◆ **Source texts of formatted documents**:
Content starts
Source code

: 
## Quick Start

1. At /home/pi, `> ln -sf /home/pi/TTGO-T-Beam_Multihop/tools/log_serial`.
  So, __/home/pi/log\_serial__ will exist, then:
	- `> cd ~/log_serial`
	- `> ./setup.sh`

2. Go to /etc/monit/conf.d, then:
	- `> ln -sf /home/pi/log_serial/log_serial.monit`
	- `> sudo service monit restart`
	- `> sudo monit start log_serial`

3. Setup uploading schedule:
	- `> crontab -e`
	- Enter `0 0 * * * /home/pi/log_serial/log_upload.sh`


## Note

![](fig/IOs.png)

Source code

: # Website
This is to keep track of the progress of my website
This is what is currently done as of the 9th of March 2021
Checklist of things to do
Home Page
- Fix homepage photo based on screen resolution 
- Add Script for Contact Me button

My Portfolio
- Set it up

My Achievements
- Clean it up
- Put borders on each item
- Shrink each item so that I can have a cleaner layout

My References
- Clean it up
Content ends
◆ **What is being asked**: From the first line to the last, output the records word for word.

◆ **Task output**:
Source code

: 
## Quick Start

1. At /home/pi, `> ln -sf /home/pi/TTGO-T-Beam_Multihop/tools/log_serial`.
  So, __/home/pi/log\_serial__ will exist, then:
	- `> cd ~/log_serial`
	- `> ./setup.sh`

2. Go to /etc/monit/conf.d, then:
	- `> ln -sf /home/pi/log_serial/log_serial.monit`
	- `> sudo service monit restart`
	- `> sudo monit start log_serial`

3. Setup uploading schedule:
	- `> crontab -e`
	- Enter `0 0 * * * /home/pi/log_serial/log_upload.sh`


## Note

![](fig/IOs.png)

Source code

: # Website
This is to keep track of the progress of my website
This is what is currently done as of the 9th of March 2021
Checklist of things to do
Home Page
- Fix homepage photo based on screen resolution 
- Add Script for Contact Me button

My Portfolio
- Set it up

My Achievements
- Clean it up
- Put borders on each item
- Shrink each item so that I can have a cleaner layout

My References
- Clean it up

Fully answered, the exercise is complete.